How to trick kids into reading so they don't realise they're doing it

Photo: Shutterstock
Photo: Shutterstock 

If you've got a kid who will read everything and anything. that's fantastic. You can probably stop right here and use the time to go to the library.

Then there are those who have reluctant readers, for whom the literacy journey will look and feel very different.

If you've got more than one child, chances are you might have some very different attitudes and abilities to reading all under the one roof and it can be hard to juggle the different needs for multiple children.

There are some tricks to the trade, however, whereby you can trick your reluctant readers into engaging with print so they don't even realise they're doing it.

Here are 6 ways of making kids engage with reading so they barely know they're doing it.

Find the humour

Making something funny or into a game is a sure-fire way of engaging kids with anything. Point to a word you know your kid can read and say a different word, allowing them to catch you out in your silly mistake. Belly laughs are guaranteed and Kinder/Prep kids will find this an especially effective tactic as they learn to read for the first time.

Rather than reading their home readers in the standard, linear way, have them find the same word on each page as quickly as they can. Make it physical by having them run to the fridge and back to then find the word. Tickle them under the chin when they find the word. Make a funny face when they find the word. Anything to make it funny.

Making reading informal and hilarious will make most kids' reluctance and fear melt away and will encourage them to engage their existing reading skills and learn new ones.

Environmental print is king

Long before anyone can read an actual book, they are engaging in environmental reading. Your three-year-old knows what a stop sign is because you've been on so many car rides where you've pointed out that red hexagonal sign and explained what it says.

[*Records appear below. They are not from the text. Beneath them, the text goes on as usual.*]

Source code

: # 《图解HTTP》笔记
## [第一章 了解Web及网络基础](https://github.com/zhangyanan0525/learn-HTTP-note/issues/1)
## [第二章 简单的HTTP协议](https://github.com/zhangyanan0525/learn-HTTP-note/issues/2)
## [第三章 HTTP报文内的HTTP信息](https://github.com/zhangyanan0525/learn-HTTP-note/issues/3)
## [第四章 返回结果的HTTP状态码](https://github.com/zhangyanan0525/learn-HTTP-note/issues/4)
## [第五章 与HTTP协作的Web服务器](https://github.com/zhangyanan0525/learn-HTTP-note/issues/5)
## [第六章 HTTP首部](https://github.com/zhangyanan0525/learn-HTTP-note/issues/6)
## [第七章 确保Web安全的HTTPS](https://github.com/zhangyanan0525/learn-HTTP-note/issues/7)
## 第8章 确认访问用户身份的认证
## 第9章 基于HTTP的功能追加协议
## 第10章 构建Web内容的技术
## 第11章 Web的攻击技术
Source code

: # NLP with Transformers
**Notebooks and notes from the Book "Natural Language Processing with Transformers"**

What has long become second nature to us as adults, is the ultimate opportunity to engage kids.

Advertisement

Road signs, adverts, car number plates, shop signs, footpath printing, street art, bus timetables, maps, shopping centre indexes, labels on products in the supermarket - there is quite literally print everywhere.

You don't have to go gung-ho on it or they'll cotton on. Just point things out a few times a day, or ask them to perform a reading job for you to do you a favour, like looking up the time of the next bus, or having them find a product in the supermarket.

xxxxx
An example of environmental print. Photo: Shutterstock

Electronic reading is still reading

Don't underestimate the power of a digital text. Our small digital natives are learning to digest print in many more forms than we did. If paper books aren't cutting it, invest in some electronic books. Many educational games and apps also require some reading in order to operate them.

Comics, magazines and graphic novels

Stories presented as pictures with some accompanying words can assist readers to make connections between text and narrative. Just because they don't present the way that novels do, doesn't negate their value as a literacy tool. For some kids, comics are their only open door to reading. If they are compelled to read them, let them. And without judgement.

Experience books

While there are thousands of books for early childhood that utilise the physical element to engage, these all but disappear for older readers. You can seek out like pop up books and activity books that require them to read instructions in order to complete activities.

Personal interest

This one might sound like common sense but when you're trying to get your kids into novels, you may well be barking up the wrong tree. If they like Star Wars then why not engage them with a book about minifigs?

Soccer mad? There is a legion of texts on game tactics and the life stories of the most famous players.

Leave a newspaper article or National Geographic Kids magazine lying around. Look up age-appropriate websites on topics that interest your child and discuss the content shown. They won't even know you've sneakily engaged them with text.